YOUR OBJECTIVE
Exact transcription, pictures omitted: begin at the top line of the records below and end with the line bearing "Page size: 1500x1125.".

..........

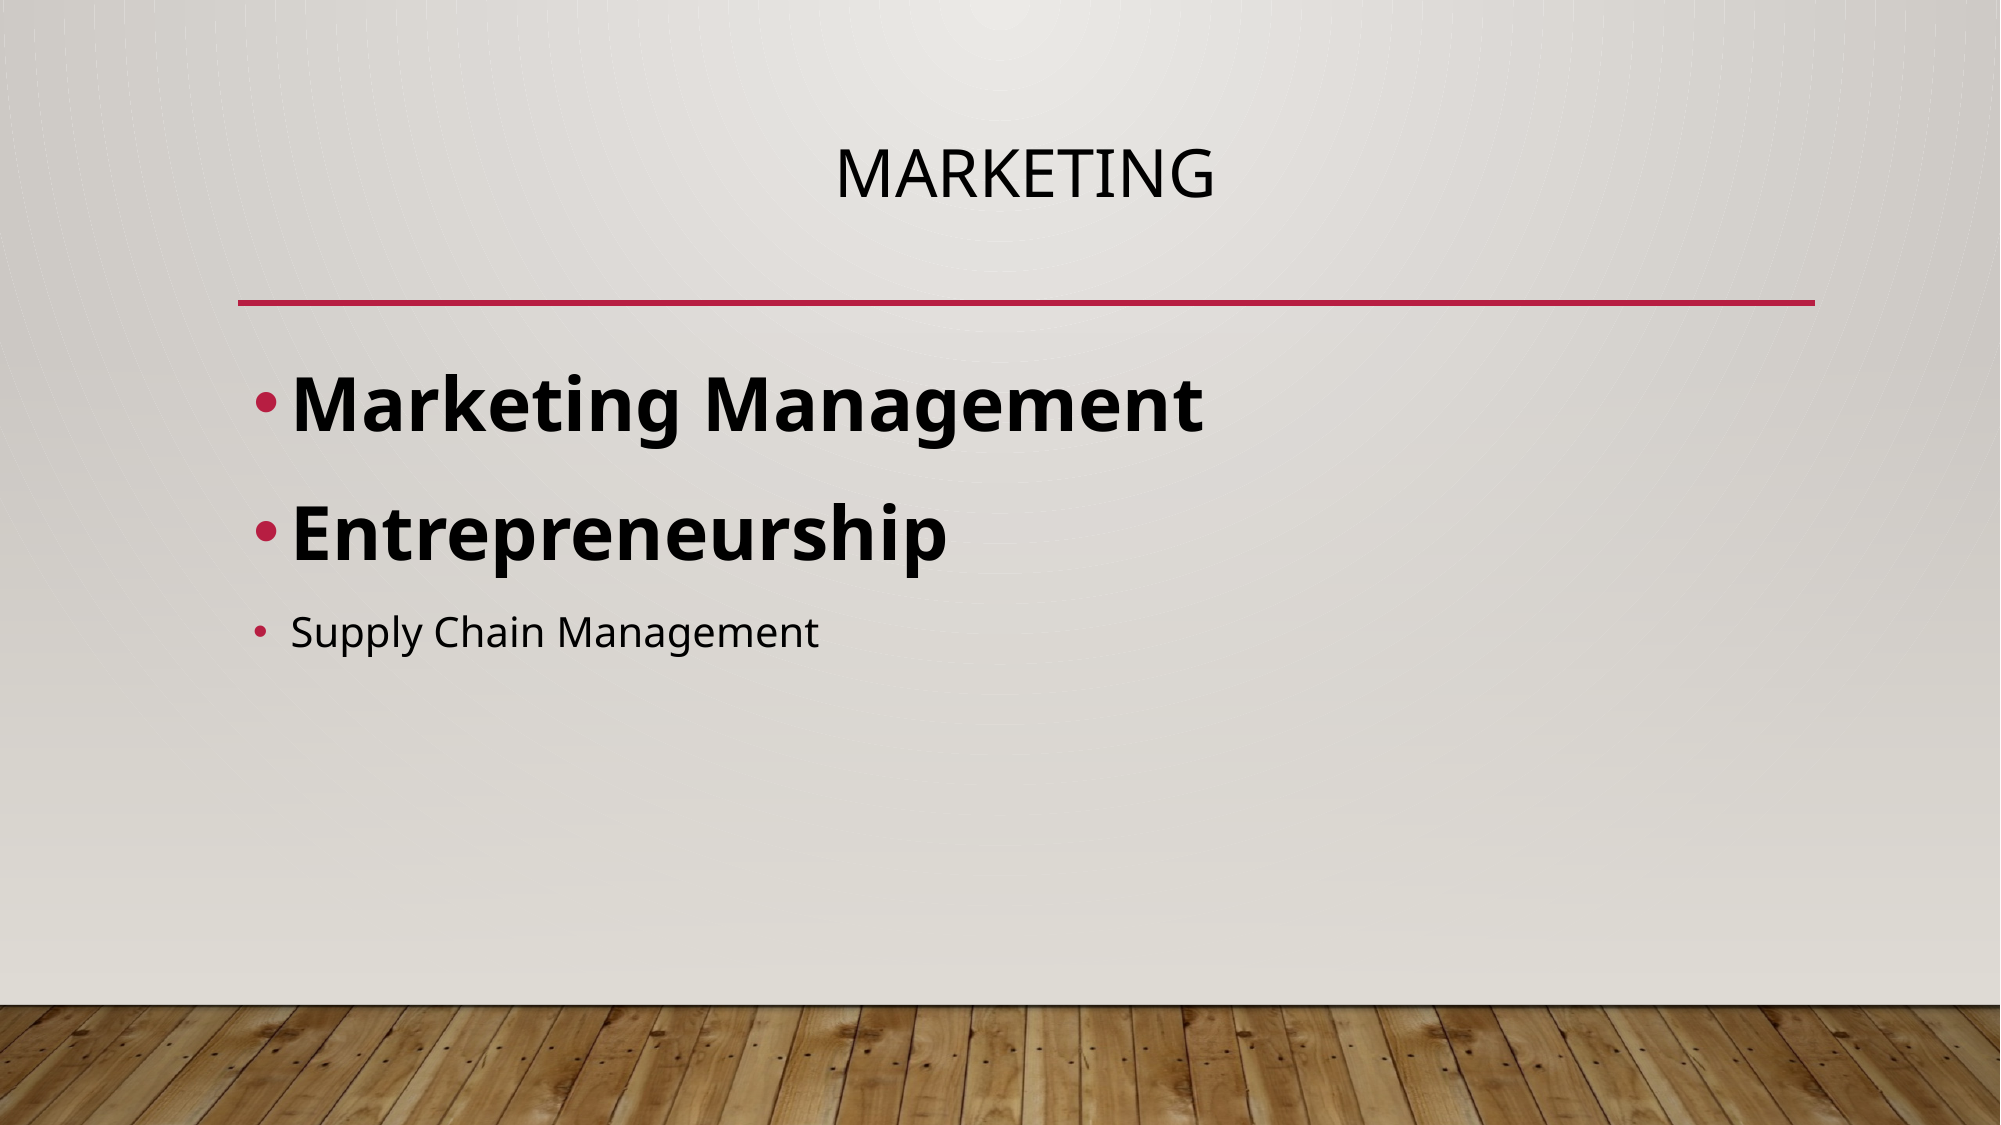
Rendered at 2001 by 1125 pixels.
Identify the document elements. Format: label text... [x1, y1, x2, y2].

title Marketing [238, 131, 1814, 305]
list Marketing Management Entrepreneurship Supply Chain Management [238, 330, 1814, 897]
picture [0, 1005, 2000, 1125]
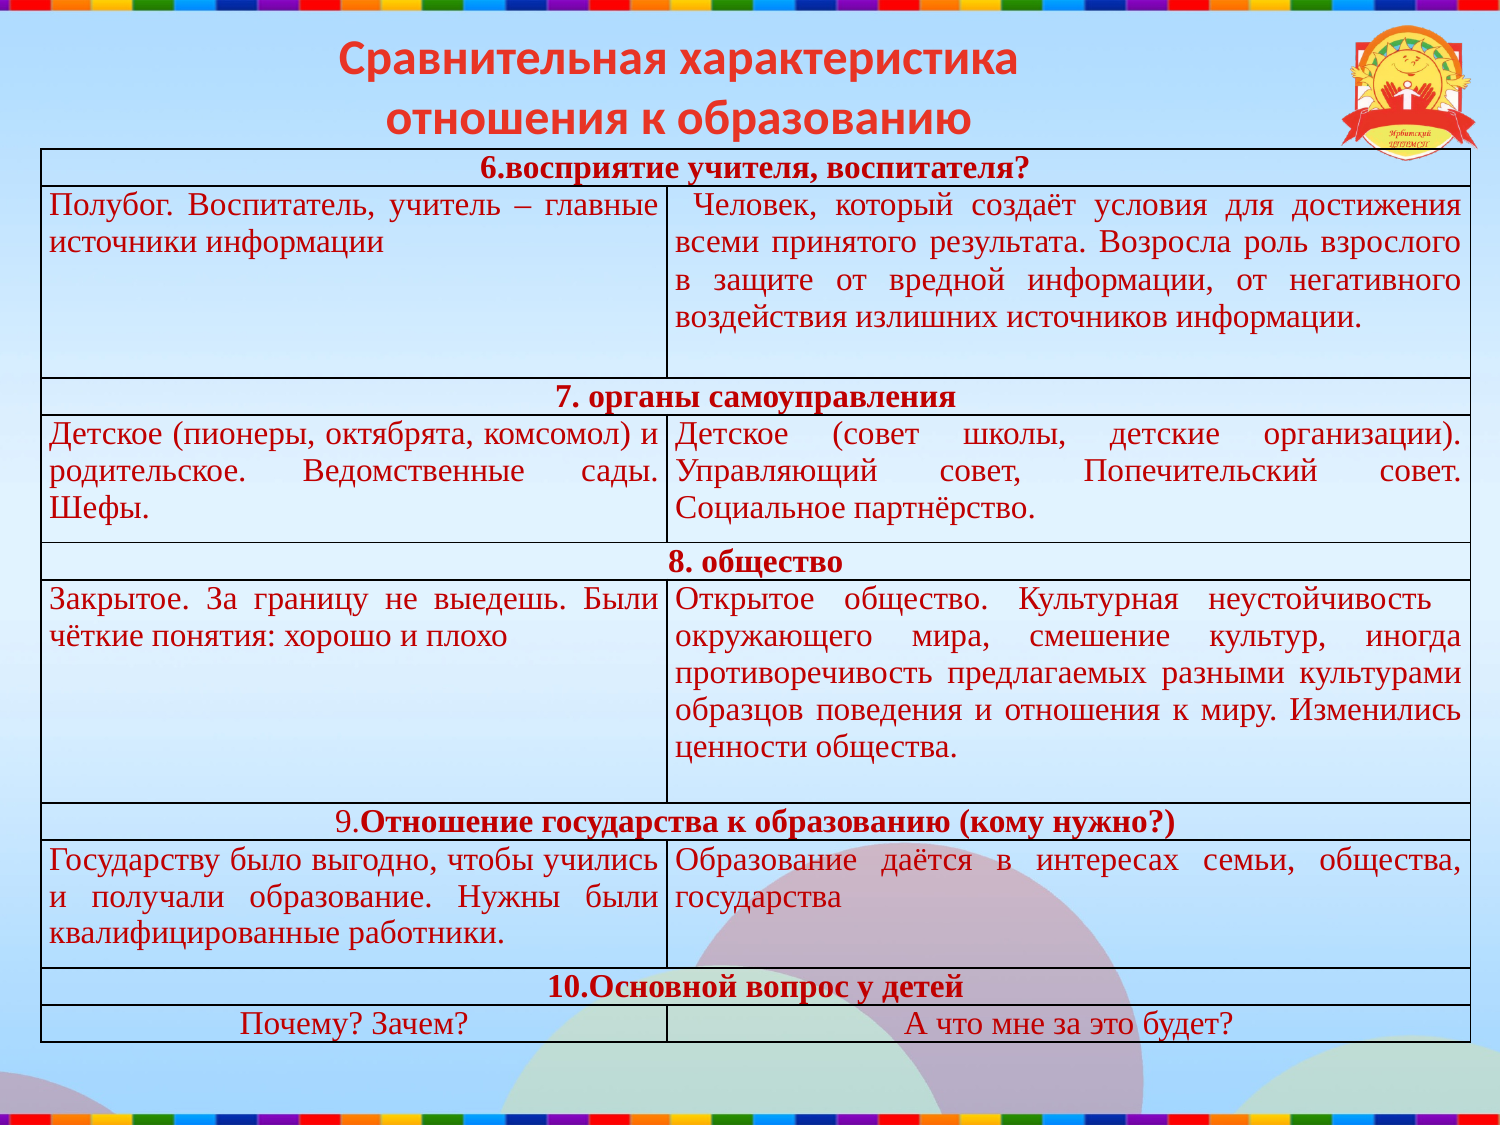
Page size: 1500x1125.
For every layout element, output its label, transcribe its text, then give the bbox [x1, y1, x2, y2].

table_cell Государству было выгодно, чтобы учились и получали образование. Нужны были квалифицированные работники. [42, 841, 666, 967]
title Сравнительная характеристика отношения к образованию [29, 30, 1329, 138]
table_cell Открытое общество. Культурная неустойчивость окружающего мира, смешение культур, иногда противоречивость предлагаемых разными культурами образцов поведения и отношения к миру. Изменились ценности общества. [668, 581, 1470, 802]
table_cell Детское (пионеры, октябрята, комсомол) и родительское. Ведомственные сады. Шефы. [42, 416, 666, 542]
table_cell 7. органы самоуправления [42, 379, 1470, 414]
table_cell Почему? Зачем? [42, 1006, 666, 1041]
table_cell 9.Отношение государства к образованию (кому нужно?) [42, 804, 1470, 839]
table_cell Закрытое. За границу не выедешь. Были чёткие понятия: хорошо и плохо [42, 581, 666, 802]
table_cell 8. общество [42, 543, 1470, 579]
picture [0, 0, 1500, 1125]
table_cell Детское (совет школы, детские организации). Управляющий совет, Попечительский совет. Социальное партнёрство. [668, 416, 1470, 542]
table_cell Человек, который создаёт условия для достижения всеми принятого результата. Возросла роль взрослого в защите от вредной информации, от негативного воздействия излишних источников информации. [668, 187, 1470, 377]
table_header 6.восприятие учителя, воспитателя? [42, 150, 1470, 185]
table_cell Полубог. Воспитатель, учитель – главные источники информации [42, 187, 666, 377]
table_cell 10.Основной вопрос у детей [42, 969, 1470, 1004]
table_cell Образование даётся в интересах семьи, общества, государства [668, 841, 1470, 967]
table_cell А что мне за это будет? [668, 1006, 1470, 1041]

..........

RESPONSE FOR THIS EXERCISE
Rendered at 2001 by 1125 pixels.
Identify the document elements. Format: label text... [x1, y1, x2, y2].

title Marketing [238, 131, 1814, 305]
list Marketing Management Entrepreneurship Supply Chain Management [238, 330, 1814, 897]
picture [0, 1005, 2000, 1125]
Page size: 1500x1125.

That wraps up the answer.